■ PROBLEM TO SOLVE
Only a number is expected in reply: the count of lines below where the word "human" occurs.

=== DATA PROVIDED ===

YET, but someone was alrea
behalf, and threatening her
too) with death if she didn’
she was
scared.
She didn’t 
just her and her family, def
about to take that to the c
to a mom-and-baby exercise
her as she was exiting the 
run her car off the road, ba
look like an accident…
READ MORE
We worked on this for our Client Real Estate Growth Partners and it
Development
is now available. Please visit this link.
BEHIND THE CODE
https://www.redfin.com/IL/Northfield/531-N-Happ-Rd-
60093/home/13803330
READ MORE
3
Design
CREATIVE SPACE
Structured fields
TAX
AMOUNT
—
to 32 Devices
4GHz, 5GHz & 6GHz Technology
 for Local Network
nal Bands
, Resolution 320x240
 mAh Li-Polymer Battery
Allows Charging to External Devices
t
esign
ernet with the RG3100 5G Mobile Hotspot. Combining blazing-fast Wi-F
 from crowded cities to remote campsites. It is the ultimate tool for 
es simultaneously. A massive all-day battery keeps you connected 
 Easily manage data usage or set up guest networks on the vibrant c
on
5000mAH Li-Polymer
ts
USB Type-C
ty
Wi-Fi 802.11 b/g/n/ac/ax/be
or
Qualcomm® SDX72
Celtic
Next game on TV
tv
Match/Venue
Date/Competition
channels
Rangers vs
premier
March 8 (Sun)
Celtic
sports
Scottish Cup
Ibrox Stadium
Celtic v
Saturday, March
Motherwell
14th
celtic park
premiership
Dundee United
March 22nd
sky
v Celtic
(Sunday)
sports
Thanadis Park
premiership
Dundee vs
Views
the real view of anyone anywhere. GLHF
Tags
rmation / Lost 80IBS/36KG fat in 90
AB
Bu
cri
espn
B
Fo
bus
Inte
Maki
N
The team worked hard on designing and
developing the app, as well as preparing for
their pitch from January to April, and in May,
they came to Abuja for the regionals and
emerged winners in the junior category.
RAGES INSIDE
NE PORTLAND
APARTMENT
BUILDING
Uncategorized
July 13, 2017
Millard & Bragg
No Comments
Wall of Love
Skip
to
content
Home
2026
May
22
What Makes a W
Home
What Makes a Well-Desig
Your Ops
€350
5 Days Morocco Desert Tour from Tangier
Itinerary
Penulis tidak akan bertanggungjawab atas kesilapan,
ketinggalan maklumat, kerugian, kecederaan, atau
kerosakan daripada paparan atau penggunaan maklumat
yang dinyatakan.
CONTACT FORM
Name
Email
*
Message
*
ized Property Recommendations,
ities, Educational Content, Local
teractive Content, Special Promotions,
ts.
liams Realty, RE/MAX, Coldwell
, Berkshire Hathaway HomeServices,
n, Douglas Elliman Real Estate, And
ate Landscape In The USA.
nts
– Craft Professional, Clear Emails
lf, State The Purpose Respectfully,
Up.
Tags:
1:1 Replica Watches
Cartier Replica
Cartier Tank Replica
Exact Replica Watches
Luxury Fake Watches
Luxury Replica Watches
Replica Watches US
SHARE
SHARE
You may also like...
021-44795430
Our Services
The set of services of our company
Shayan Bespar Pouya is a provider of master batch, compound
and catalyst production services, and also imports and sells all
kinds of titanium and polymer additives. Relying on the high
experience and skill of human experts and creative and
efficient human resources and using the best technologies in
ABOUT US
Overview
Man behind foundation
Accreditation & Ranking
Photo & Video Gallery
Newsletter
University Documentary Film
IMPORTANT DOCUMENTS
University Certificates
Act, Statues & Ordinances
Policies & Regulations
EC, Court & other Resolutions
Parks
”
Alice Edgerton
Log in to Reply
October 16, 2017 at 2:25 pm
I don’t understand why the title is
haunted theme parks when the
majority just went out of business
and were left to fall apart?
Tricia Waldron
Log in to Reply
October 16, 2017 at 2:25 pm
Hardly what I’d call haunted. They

===

■ RESULT FOR THIS EXERCISE
2